In Ironrose. When Rhen captured me. The guards took Tycho prisoner to use as leverage against me. He clung to the shadows and refused to speak to them.
When we worked at Worwick’s in Rillisk, Tycho was afraid of soldiers there, too. He’d make himself scarce when they came to the tourney, or he’d stick by my side in the stables. I spent an eternity as a swordsman, but Tycho was never afraid of me in Rillisk. He was the first person I trusted. I might’ve been the first person he trusted.
I’d keep your secret too, Hawk.
Hawk.
He was never afraid of me because I wasn’t a swordsman. I was a stable hand, and then an outlaw, and then a reluctant prince.
He’s grown into himself so much here that I’d forgotten that.
“Does he want out of the army?” I say to Noah quietly.
“If you asked him that, I think you’d break his heart.”
I look at him in surprise, and Noah adds, “He’s worried he’ll disappoint you.”
I glance at the window. Across the field, Jake and Tycho have taken up sparring positions, their shadows long in the fading light. Men like Solt will rely on strength instead of speed, and sometimes it makes them lazy and overconfident. Tycho never takes anything for granted, and I watch it play out in his skills whenever he’s on the field. It’s part of why he earned respect from the other recruits. He’s willing to risk his life in this war, and he demonstrates it every day. And not because he believes in Syhl Shallow or my right to rule. Because he believes in me.
“Tycho has never disappointed me,” I say.
“Maybe he needs to know that.”
I think on that for a moment, unsure what to say. I feel like I am failing in so many ways here.
A hand raps on the doorjamb, and an older woman with deep brown skin hesitates in the doorway. I recognize her as one of the shop owners in the city who does metal work. Her eyes flick from Noah to me. “Healer,” she says in Syssalah. She extends her hand, which is wrapped in wet cloth. She says something else, but I only recognize the words for burn and forge.
Noah can fix a lot of ailments, but a bad burn will ache for weeks and likely scar. “I can help you,” I say, but she draws her arm back against her body warily.
“Nah,” she says, shaking her head. “Nah runiah.”
No magic. I frown.
Noah speaks to her, and his tone is comforting, reassuring. He glances at me. “I’m not useless yet,” he says.
His tone is wry, but there’s an undercurrent to his words that I can’t quite parcel out.

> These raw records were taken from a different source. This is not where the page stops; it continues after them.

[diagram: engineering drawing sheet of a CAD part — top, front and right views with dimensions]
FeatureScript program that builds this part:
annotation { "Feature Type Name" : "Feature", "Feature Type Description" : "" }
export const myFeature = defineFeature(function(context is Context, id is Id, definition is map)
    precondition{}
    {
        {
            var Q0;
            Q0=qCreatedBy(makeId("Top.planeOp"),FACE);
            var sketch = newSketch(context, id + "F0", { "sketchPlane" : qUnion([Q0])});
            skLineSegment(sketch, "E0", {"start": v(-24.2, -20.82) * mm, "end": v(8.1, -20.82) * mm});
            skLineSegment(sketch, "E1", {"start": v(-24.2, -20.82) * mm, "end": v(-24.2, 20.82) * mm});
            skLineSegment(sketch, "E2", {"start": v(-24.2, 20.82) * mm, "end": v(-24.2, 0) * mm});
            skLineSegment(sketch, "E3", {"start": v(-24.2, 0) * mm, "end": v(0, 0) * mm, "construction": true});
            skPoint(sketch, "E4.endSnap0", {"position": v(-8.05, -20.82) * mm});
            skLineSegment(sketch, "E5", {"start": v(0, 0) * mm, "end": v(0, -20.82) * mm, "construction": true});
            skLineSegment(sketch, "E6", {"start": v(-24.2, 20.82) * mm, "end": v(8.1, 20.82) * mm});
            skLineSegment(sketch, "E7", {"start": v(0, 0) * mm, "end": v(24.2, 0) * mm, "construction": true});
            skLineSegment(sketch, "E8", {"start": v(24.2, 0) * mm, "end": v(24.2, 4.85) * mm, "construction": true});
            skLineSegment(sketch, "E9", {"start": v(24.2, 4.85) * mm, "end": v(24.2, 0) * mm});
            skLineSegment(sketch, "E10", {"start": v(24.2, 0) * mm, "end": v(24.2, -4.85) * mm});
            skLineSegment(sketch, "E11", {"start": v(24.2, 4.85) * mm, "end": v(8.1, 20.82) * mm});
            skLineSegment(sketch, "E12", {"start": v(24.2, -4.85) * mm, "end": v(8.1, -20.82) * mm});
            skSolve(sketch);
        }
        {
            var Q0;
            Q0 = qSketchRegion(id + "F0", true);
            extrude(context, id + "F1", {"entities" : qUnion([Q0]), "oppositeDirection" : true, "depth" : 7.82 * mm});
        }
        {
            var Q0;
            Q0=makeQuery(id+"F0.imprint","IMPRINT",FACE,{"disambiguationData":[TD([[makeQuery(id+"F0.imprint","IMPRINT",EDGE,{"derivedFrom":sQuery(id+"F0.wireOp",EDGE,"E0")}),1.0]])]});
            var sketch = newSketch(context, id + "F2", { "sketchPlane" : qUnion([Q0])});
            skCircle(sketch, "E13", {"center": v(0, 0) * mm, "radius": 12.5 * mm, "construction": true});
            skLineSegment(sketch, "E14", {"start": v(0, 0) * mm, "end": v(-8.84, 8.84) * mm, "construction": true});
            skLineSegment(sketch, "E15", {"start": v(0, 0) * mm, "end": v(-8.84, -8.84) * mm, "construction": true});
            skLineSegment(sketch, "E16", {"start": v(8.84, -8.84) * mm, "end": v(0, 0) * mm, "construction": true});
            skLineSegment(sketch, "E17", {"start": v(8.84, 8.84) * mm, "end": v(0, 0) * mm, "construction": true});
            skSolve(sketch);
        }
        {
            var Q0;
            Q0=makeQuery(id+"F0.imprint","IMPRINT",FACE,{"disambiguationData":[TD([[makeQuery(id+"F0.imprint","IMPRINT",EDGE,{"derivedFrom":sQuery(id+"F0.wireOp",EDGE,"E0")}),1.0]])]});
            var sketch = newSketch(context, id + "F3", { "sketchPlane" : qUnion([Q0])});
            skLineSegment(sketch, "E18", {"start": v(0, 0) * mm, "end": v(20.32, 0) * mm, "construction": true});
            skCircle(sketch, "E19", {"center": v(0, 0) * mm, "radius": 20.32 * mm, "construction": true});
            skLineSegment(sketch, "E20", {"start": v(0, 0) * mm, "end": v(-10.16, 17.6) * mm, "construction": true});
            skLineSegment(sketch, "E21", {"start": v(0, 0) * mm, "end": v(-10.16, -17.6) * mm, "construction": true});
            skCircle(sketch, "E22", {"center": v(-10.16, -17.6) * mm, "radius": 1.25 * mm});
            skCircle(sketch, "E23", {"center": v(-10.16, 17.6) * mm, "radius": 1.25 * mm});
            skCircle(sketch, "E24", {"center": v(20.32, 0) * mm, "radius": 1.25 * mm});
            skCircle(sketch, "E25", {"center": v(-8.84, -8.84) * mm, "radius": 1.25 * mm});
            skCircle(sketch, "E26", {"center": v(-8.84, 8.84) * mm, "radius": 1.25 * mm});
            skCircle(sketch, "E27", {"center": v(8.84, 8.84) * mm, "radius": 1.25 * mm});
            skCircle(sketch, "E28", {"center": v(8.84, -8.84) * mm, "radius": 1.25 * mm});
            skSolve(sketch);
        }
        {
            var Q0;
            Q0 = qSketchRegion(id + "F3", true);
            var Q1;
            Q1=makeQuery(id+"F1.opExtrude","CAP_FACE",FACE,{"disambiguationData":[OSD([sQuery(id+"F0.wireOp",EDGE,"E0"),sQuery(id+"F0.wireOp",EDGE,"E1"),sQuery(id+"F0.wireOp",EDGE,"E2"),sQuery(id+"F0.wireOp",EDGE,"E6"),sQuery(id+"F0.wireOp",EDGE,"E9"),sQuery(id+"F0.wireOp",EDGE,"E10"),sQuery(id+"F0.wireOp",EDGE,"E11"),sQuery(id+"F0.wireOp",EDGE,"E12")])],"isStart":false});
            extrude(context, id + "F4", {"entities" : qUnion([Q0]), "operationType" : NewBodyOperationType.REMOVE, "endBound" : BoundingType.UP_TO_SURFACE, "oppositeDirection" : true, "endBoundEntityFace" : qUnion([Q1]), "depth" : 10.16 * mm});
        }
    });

I inhale to ask what he means, but he’s frowning at the woman, trying to ask her questions and understand her answers in broken Syssalah. I quietly move toward the door, and the woman looks relieved that I’m leaving.
“Hey, Grey,” Noah calls after me, and I hesitate in the hallway.
“For the record,” he says, “you’ve never disappointed us, either.”
“Do not judge too soon,” I call back, but he’s already lost to his patient, and my words drift on unheard, while his words lodge in my heart, both a reassurance and a reminder.
I have an hour until dinner, so I tighten the buckles on my breastplate and head out to join Jake and Tycho.